*SELECTION*
★ ★ ★ ★ ★ ★ ★

Open Kirstensos opened 5 years ago
There might be simpler ways to do it but I would use tidyverse and do something like:
# install package
require(tidyverse)
# recreate your data set
x <- tibble(plot = c(1, 1, 1, 2, 2, 3, 3, 3, 3),
spp = c(1, 2, 3, 2, 3, 1 ,2 , 3, 4),
value = c(0.1,0.2,0.3,0.1,0.2,0.3,0.1,0.2,0.3))
# create a new summary data set with the total value for each plot
x2 <- x %>%
group_by(plot) %>%
summarise(total = sum(value))
# join the two data sets together
x3 <- inner_join(x, x2)
# add in column for % of total
x4 <- x3 %>% mutate(per_cent = (value/total) * 100)
or if you don't want all those extra tables in your environment you could do it all in one:
x2 <- x %>%
group_by(plot) %>%
summarise(total = sum(value)) %>%
inner_join(x) %>%
mutate(per_cent = (value/total)*100)
Great! Thanks Matt, that's worked.

★ ★ ★ ★ ★ ★ ★

*LISTING*
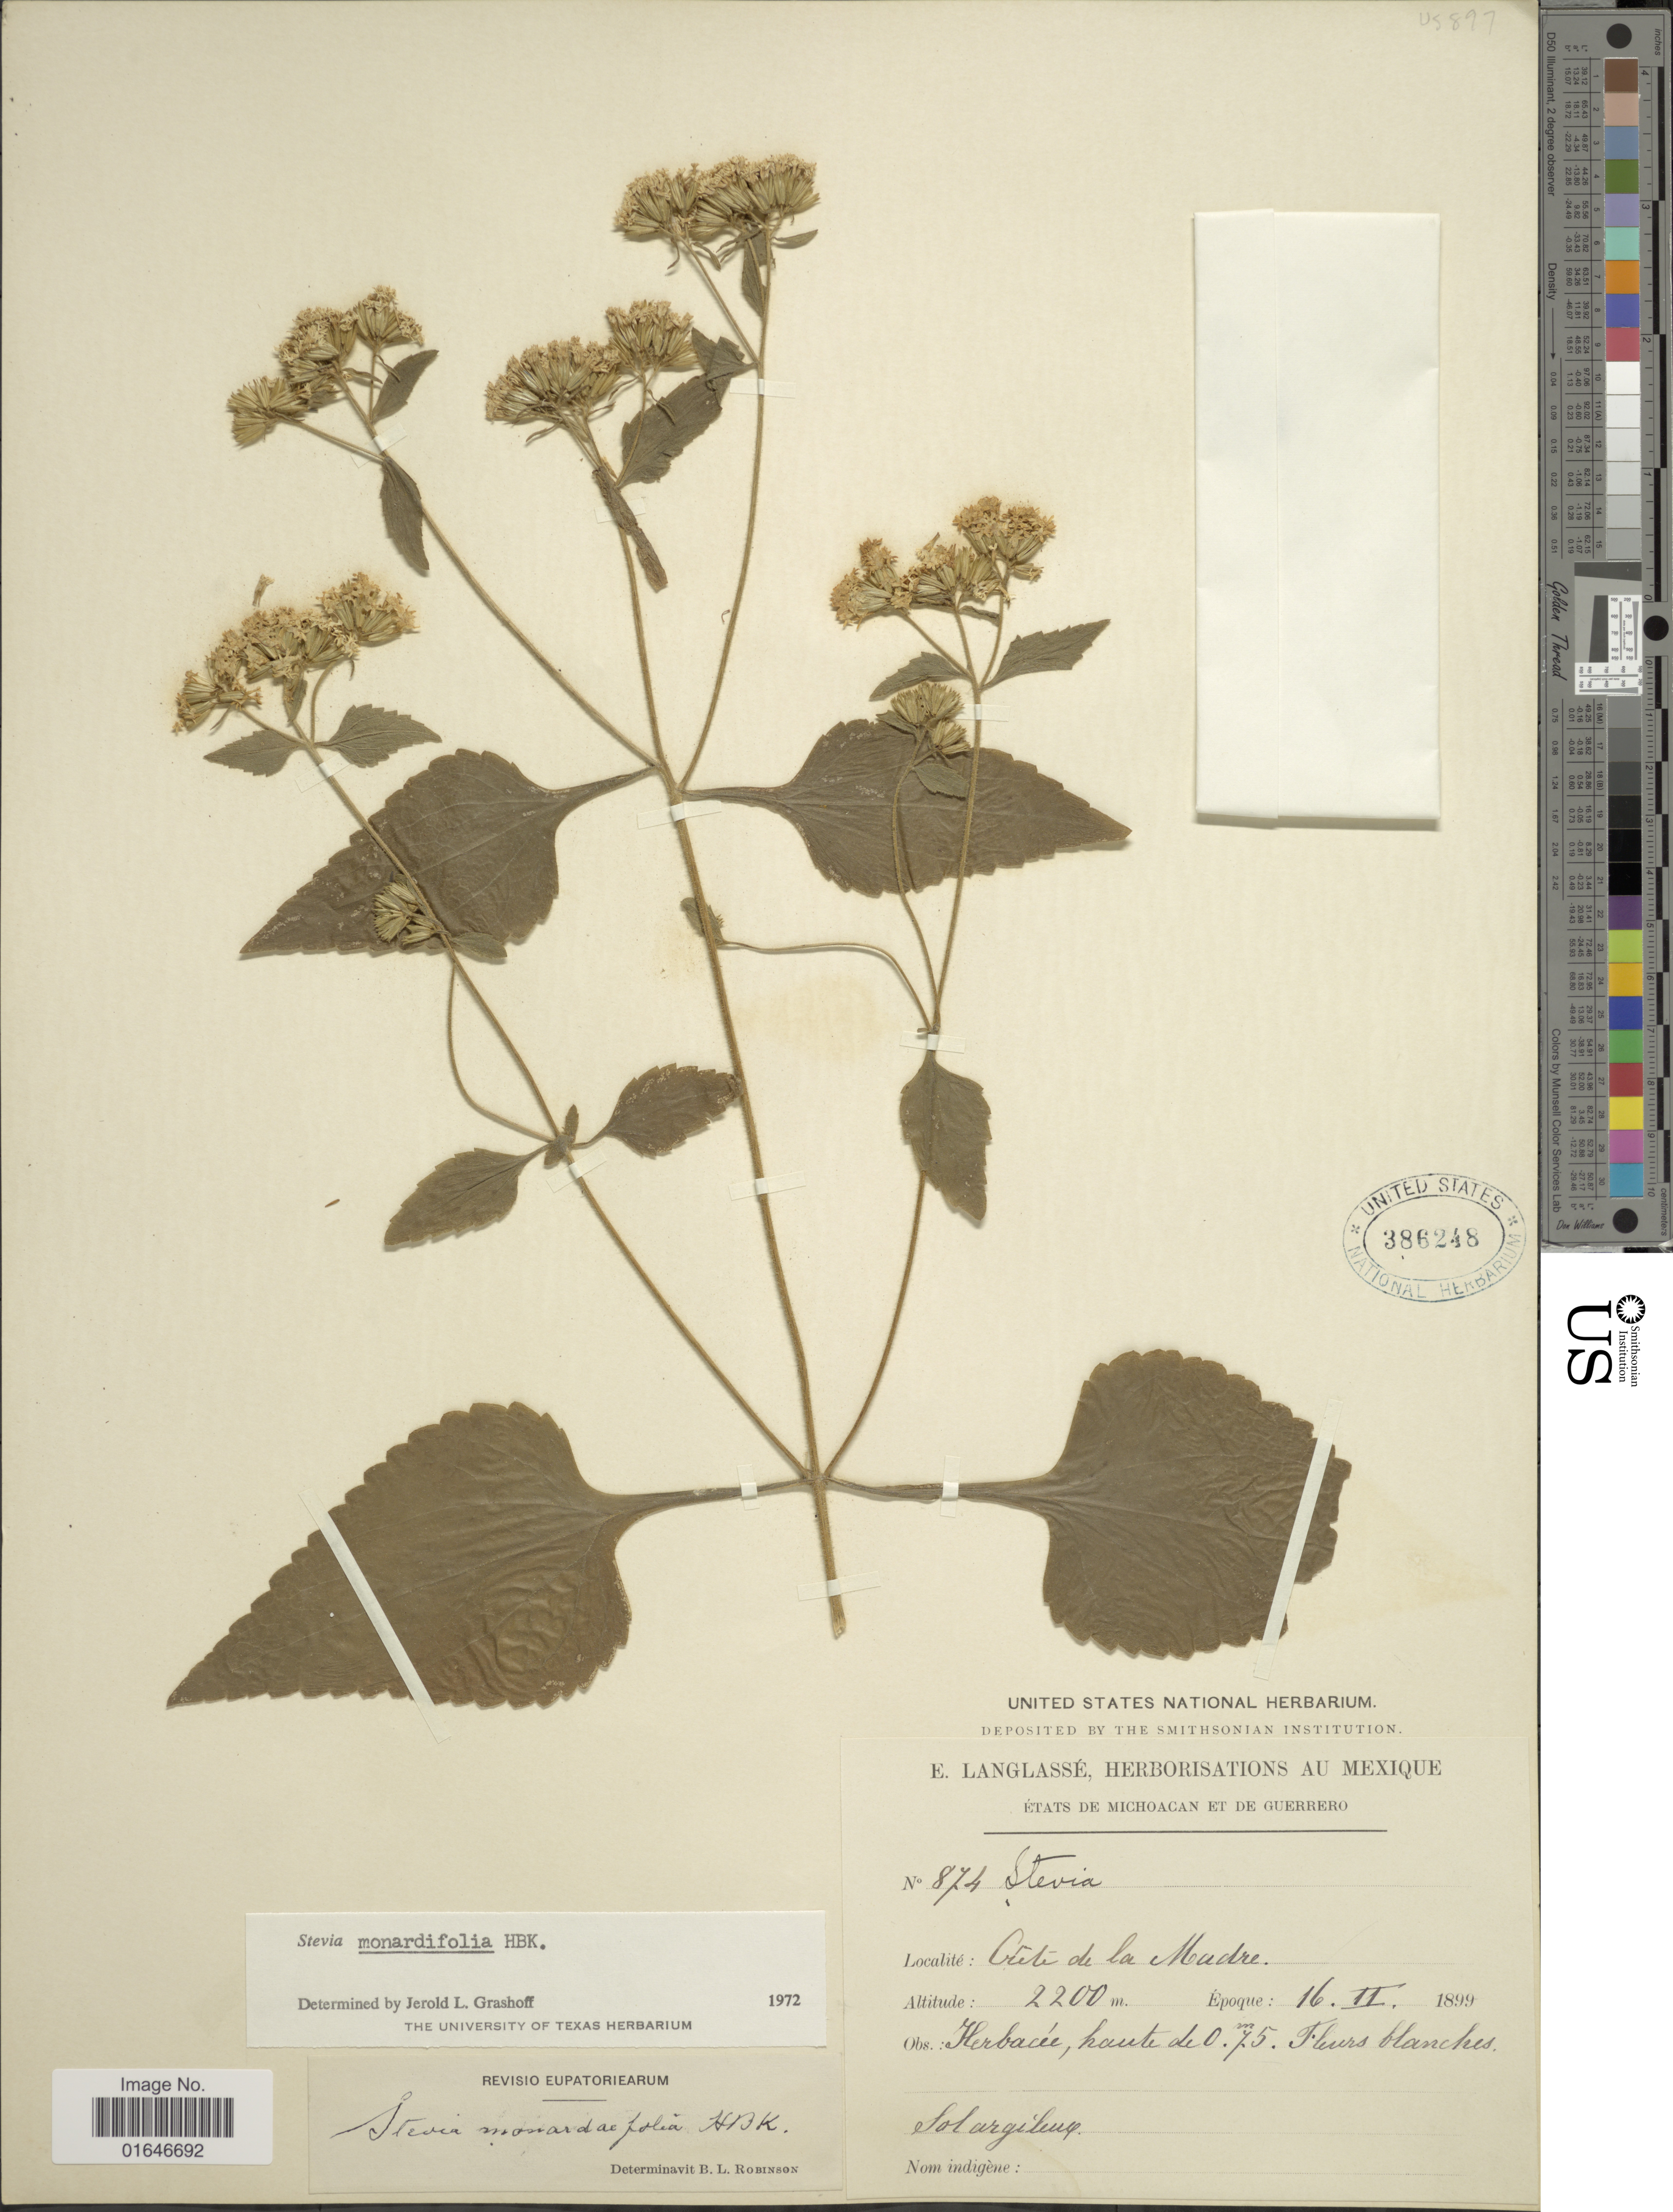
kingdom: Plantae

★ ★ ★ ★ ★ ★ ★

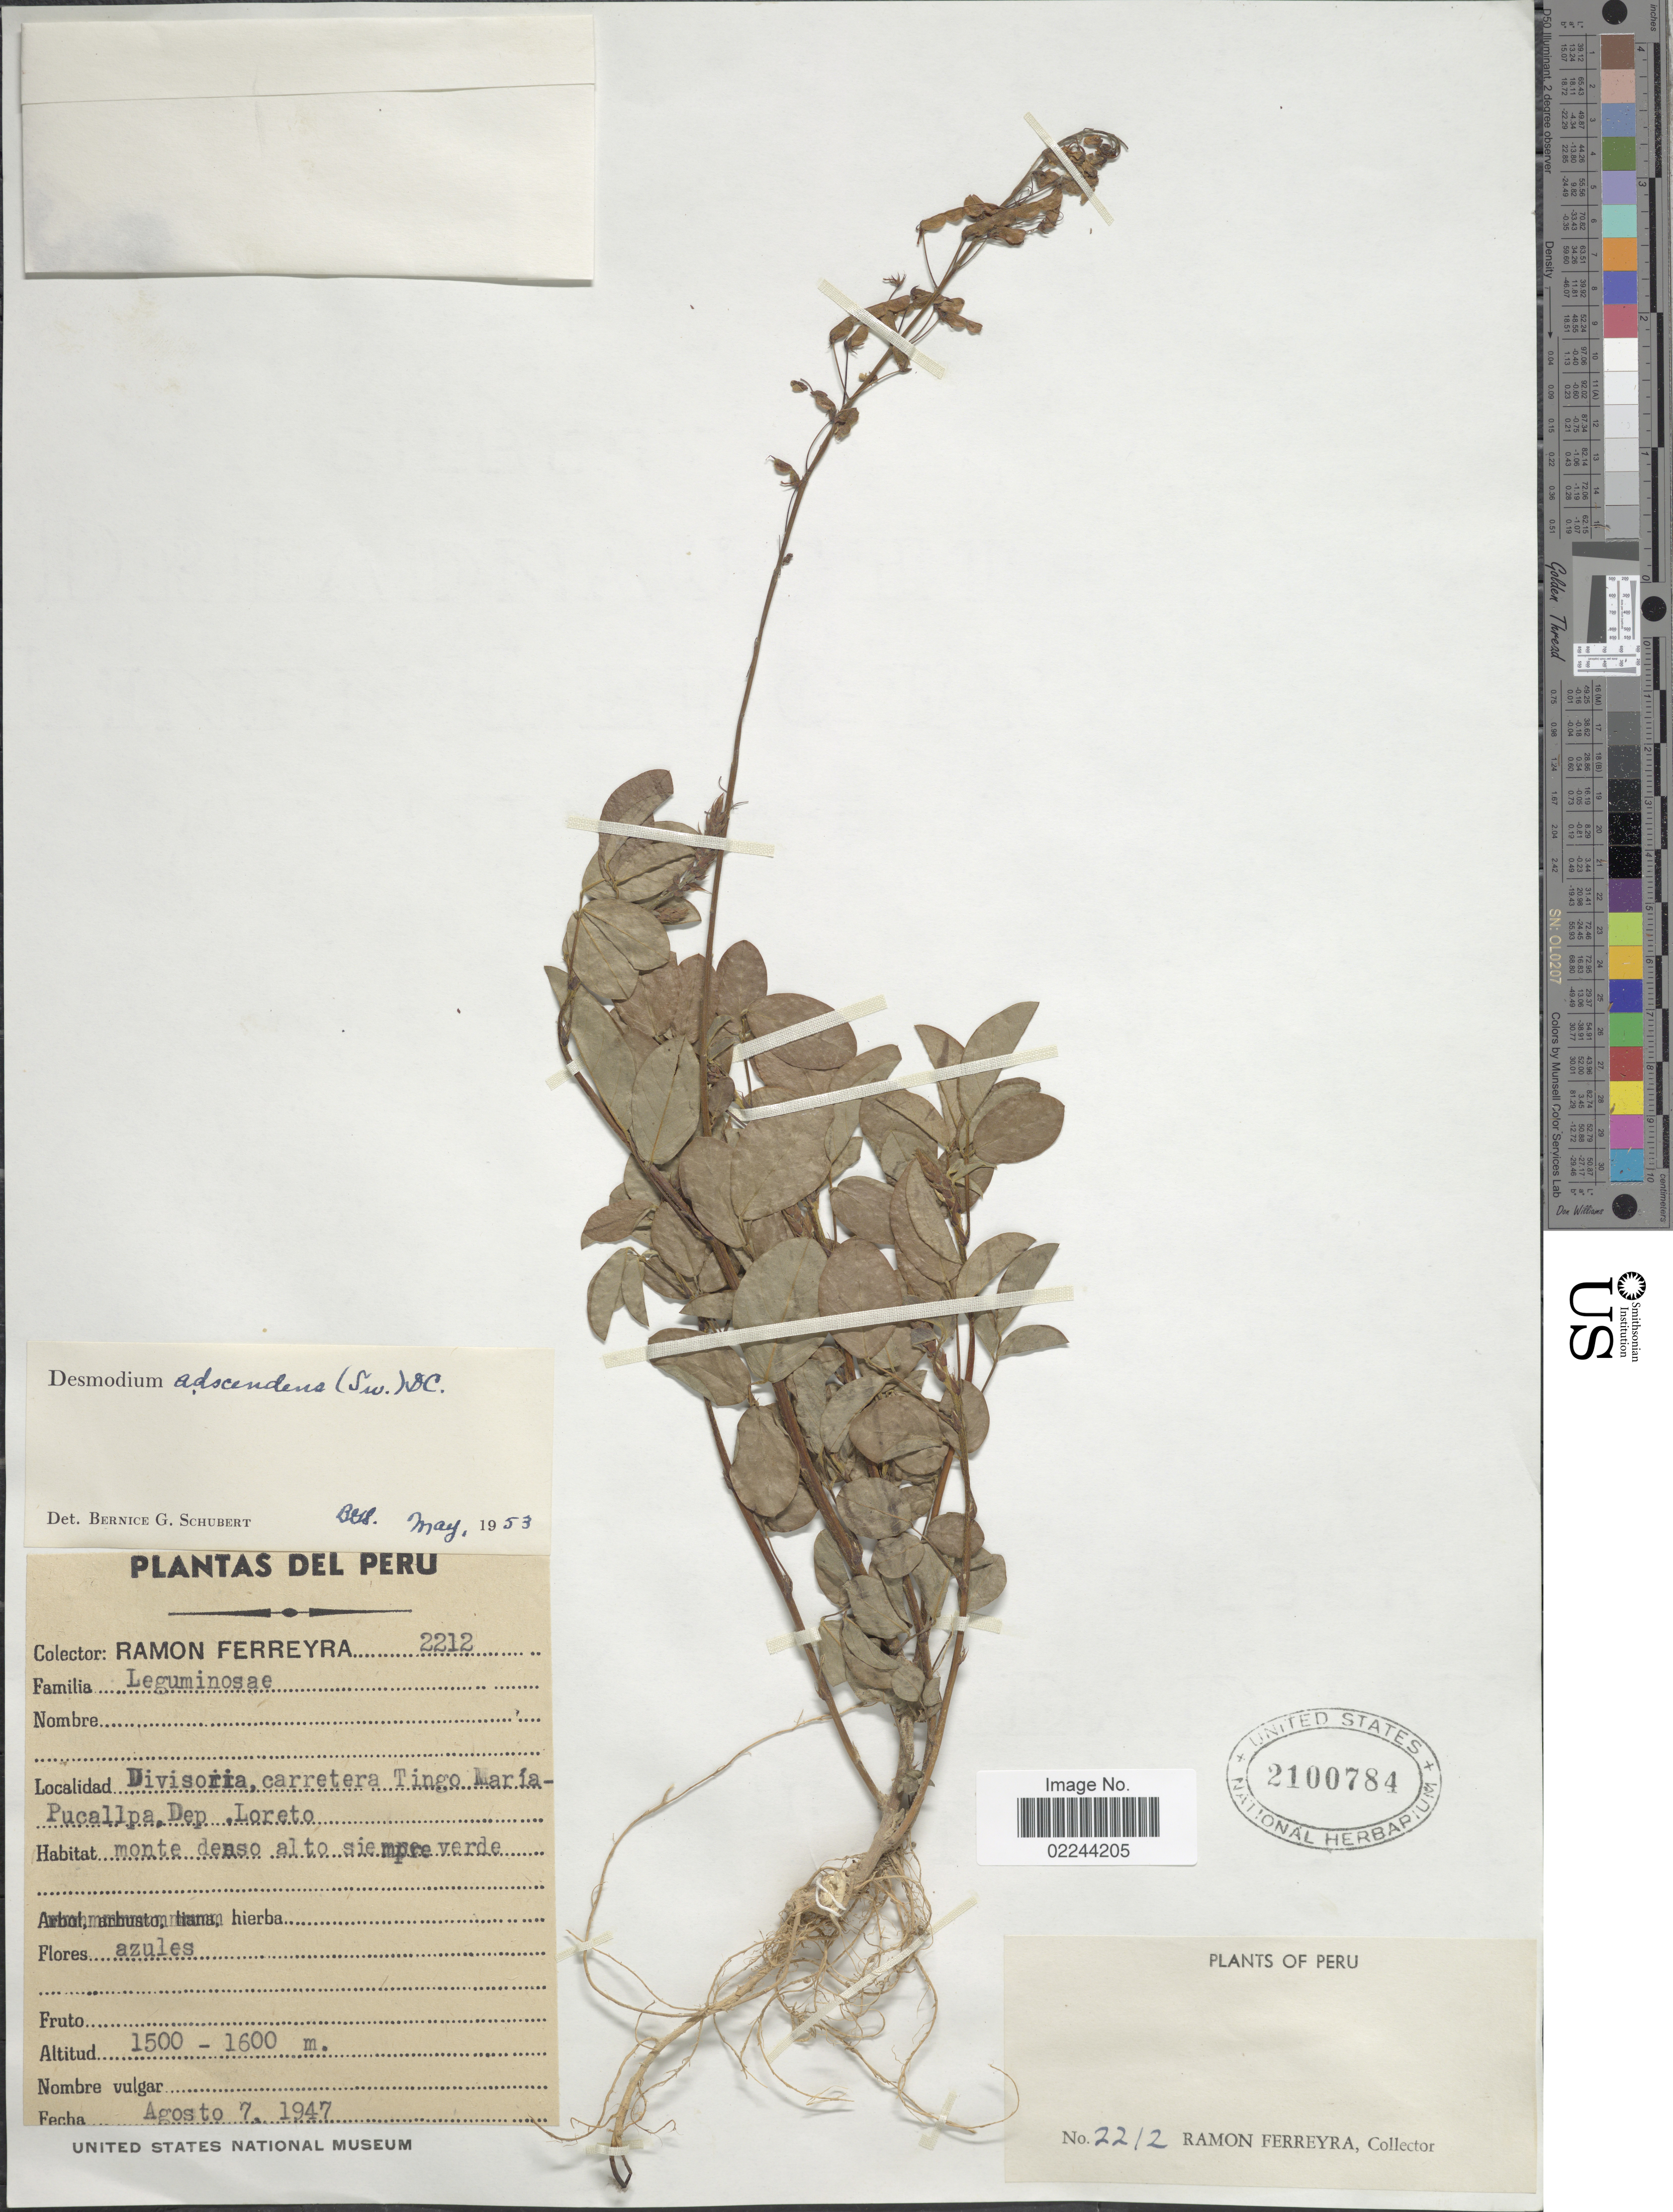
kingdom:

★ ★ ★ ★ ★ ★ ★

*WHAT YOU WILL DO*
1 - In the forum thread, shorten the paragraph that begins "or if you don't want all those extra tables" while keeping its main point.
2 - Extend the forum thread on per-plot percentages with tidyverse past its final reply.

*EXERCISE RESPONSES*
1 - Alternatively, to avoid extra tables in your environment, do everything in one step:

2 -
Hi - sorry late to the party and I realise this has been sorted, but here is another way in "base" R (no extra packages needed).
I like using tapply() for doing this sort of stuff.
First, reconstruct your example:
dat <- data.frame(plot = c(1,1,1,2,2,3,3,3,3),
spp = c(1,2,3,2,3,1,2,3,4),
value = c(0.1,0.2,0.3,0.1,0.2,0.3,0.1,0.2,0.3))
Now change column plot into a factor so we can work with it as a grouping variable:
dat$plot <- factor(dat$plot)
Now we can use tapply() to calculate the sum and sample size in each plot. The first argument in tapply() is the values you want to summarise, the second the grouping variable, and the third is the function you want to use on the values. In this case, we just want to use the sum() function.
totals <- tapply(dat$value, dat$plot, sum)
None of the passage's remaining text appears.